Here are some alternatives:
- Amazon and other online retailers: Already Amazon carries the vast majority of LDS books, and many other online retailers are not far behind.
- Online retailers usually have very large audiences, much larger than Deseret Book and all LDS stores together.
- It is relatively easy to get books listed on most of these retailers.
- LDS Books are often hard to find because the books aren’t labeled as LDS in any way. While Amazon does have an LDS or Mormon category, it is only for books whose subject is Mormonism.
- Each title is one among as many as 5 million or more.
- Authors and publishers still have a significant amount of promotion work to do to let consumers know that the book even exists.
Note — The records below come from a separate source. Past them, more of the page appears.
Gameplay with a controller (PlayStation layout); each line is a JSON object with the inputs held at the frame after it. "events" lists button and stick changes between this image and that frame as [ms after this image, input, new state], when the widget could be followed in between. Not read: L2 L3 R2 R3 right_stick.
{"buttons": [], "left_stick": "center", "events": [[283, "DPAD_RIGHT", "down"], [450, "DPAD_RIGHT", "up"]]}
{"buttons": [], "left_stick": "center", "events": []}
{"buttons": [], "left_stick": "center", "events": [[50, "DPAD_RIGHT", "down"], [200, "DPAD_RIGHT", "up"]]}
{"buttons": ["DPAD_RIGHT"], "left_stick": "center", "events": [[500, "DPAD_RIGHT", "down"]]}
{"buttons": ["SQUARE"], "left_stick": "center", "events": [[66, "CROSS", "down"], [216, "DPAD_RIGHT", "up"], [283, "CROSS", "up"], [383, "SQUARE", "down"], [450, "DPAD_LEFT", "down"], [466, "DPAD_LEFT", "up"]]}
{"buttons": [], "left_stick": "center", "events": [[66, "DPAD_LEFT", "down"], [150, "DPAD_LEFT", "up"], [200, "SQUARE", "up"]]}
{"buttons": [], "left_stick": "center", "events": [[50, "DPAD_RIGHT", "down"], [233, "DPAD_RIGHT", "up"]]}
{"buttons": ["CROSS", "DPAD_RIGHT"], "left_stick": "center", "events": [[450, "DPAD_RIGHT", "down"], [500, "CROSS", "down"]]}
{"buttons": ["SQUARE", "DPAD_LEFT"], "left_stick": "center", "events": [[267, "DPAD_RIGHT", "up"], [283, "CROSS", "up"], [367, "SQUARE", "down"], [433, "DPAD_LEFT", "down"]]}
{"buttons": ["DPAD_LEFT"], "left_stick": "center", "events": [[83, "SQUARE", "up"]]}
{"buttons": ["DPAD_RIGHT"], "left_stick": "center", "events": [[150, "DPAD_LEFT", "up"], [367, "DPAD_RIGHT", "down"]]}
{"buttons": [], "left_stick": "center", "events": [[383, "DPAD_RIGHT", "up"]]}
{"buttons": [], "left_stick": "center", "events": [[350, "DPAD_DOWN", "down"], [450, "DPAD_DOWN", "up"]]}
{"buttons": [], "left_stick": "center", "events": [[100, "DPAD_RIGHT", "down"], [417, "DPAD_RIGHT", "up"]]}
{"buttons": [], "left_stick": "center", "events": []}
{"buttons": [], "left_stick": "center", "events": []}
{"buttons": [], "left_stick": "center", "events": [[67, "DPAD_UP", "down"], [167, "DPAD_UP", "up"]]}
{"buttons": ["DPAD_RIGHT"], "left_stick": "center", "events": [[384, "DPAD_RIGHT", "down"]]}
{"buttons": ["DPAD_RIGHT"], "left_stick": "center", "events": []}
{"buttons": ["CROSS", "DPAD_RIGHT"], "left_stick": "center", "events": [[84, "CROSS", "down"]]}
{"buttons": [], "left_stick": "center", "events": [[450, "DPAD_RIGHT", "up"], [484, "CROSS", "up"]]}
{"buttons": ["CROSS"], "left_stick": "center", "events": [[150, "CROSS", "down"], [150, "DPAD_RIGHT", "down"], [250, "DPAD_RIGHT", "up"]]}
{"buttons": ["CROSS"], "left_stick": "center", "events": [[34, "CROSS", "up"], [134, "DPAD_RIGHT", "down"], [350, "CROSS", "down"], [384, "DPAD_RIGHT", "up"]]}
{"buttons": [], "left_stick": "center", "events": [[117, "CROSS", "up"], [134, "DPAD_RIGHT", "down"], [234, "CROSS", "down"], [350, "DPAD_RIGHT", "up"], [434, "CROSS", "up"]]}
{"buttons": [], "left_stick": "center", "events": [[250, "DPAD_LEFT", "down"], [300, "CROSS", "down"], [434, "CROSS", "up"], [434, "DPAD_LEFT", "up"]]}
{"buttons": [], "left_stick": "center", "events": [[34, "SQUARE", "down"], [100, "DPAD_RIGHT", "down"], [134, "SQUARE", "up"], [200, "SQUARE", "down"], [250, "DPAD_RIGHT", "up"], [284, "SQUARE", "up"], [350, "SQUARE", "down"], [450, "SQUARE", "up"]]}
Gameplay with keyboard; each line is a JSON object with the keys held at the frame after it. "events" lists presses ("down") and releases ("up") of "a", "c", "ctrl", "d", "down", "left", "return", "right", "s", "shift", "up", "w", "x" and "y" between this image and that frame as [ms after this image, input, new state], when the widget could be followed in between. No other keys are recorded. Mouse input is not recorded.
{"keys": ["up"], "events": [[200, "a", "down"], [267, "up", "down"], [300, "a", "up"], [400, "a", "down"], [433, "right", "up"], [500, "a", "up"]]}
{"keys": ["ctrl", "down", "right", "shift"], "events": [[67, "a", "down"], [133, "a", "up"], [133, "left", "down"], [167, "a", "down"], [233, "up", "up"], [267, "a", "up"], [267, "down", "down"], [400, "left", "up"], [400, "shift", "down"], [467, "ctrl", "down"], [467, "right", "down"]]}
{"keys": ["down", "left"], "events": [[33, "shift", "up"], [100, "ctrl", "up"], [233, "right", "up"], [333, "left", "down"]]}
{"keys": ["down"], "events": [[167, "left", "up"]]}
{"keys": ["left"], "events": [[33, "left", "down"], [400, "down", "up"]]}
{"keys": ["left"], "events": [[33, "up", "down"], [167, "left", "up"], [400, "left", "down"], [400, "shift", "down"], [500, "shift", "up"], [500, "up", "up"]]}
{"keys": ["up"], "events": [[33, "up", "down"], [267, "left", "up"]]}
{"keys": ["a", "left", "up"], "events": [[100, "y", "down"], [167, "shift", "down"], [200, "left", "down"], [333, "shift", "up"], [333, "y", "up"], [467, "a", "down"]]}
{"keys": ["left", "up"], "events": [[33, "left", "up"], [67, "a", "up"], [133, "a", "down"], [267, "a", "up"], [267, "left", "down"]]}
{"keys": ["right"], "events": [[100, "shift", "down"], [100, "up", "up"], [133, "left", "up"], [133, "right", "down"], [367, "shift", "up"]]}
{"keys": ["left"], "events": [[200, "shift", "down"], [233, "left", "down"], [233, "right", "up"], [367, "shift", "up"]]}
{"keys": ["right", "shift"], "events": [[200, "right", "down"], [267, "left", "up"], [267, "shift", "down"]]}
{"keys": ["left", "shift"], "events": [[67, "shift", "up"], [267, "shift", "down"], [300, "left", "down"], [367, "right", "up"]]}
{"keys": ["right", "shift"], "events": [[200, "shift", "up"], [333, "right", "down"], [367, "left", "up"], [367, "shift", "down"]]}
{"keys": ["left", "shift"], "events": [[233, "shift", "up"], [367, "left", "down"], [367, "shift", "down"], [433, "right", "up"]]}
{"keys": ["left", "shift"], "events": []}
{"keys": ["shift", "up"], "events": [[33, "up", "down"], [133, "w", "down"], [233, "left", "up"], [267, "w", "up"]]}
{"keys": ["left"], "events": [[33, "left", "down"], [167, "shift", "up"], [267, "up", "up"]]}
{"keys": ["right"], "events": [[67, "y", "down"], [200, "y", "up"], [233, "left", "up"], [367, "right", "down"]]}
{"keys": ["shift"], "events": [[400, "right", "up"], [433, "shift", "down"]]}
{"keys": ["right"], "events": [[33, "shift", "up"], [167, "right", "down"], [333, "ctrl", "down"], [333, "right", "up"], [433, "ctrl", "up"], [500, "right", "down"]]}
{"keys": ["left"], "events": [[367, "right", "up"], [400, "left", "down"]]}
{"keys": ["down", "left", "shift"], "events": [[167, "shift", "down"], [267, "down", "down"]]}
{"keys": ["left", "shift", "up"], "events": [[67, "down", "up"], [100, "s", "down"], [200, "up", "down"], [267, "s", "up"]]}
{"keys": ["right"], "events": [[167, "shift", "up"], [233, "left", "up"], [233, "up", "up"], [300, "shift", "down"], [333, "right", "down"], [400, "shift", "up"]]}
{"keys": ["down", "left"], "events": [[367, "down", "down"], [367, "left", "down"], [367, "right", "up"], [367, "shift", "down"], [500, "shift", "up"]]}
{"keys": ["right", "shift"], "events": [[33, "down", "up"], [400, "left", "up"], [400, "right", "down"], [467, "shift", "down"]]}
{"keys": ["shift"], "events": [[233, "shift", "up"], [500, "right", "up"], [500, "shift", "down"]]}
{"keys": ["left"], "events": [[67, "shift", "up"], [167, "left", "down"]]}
- Only 10% of sales end occur on line.
- An Independent LDS Online Retailer: By this, I mean a retailer independent of Deseret Book.
- Depending on how the retailers policies are set up, it should be easy to get books included in its catalog.
- As an LDS store, its organization would be more like that of brick and mortar online stores, and the items it carried would all be identified as LDS.
- The store’s selection would probably be better than brick and mortar LDS stores.
- Since no such store exists, sourcing LDS books might be a problem, especially if major LDS publishers choose not to sell to the store.
- Book Clubs:
- Sales are mostly easier-to-handle bulk sales.
- Book Club consumers are often quite loyal and sophisticated.
- There are probably not many clubs, so the sales they represent are marginal.
- The require a lot of organization and interest by consumers.
- Authors or publishers need lists of clubs to market to or ways of identifying the clubs.
- Book Fairs/Event Sales:
- Its easy to meet large groups of people at events, and often many sales can be made in a short period of time.
- Book fairs can be very attractive to groups wanting to use them as fundraisers.
- Book Fairs can’t really be done in Wards and Stakes anymore, given Church restrictions on fundraising.
- The number of regular events each year isn’t very large–it is difficult to build a business just on that.
- Direct Marketing (aka catalog sales):
- Relatively easy to set up and administer.
- Effort needed is in growing and maintaining mailing list and pesenting materials.
- Requires building a mailing list of 10,000 names or more to make significant sales.
- Person to Person Marketing (representatives in each ward/stake):
- Would probably give the best coverage of the market.
- Just to cover all LDS stakes would require more than 1,000 representative.
- Sales in a single stake may not be enough to support a full-time representative.
- Turnover and getting reps to do what is needed would be a significant management headache.
- Multi-level Marketing:
- Allows growing a network of representatives quickly.
- Also brings in sales quickly and maybe at a higher rate than other things.
- The margins available to pay representatives may not be high enough to support a MLM network.
- Many people consider this sales model to be ethically questionable.
I don’t know if the above will help authors or publishers directly. I hope it will. It could also give publishers, authors and others ideas for what to do to build their sales. Better yet would be if this led to an idea to improve and strengthen the independence of the LDS market.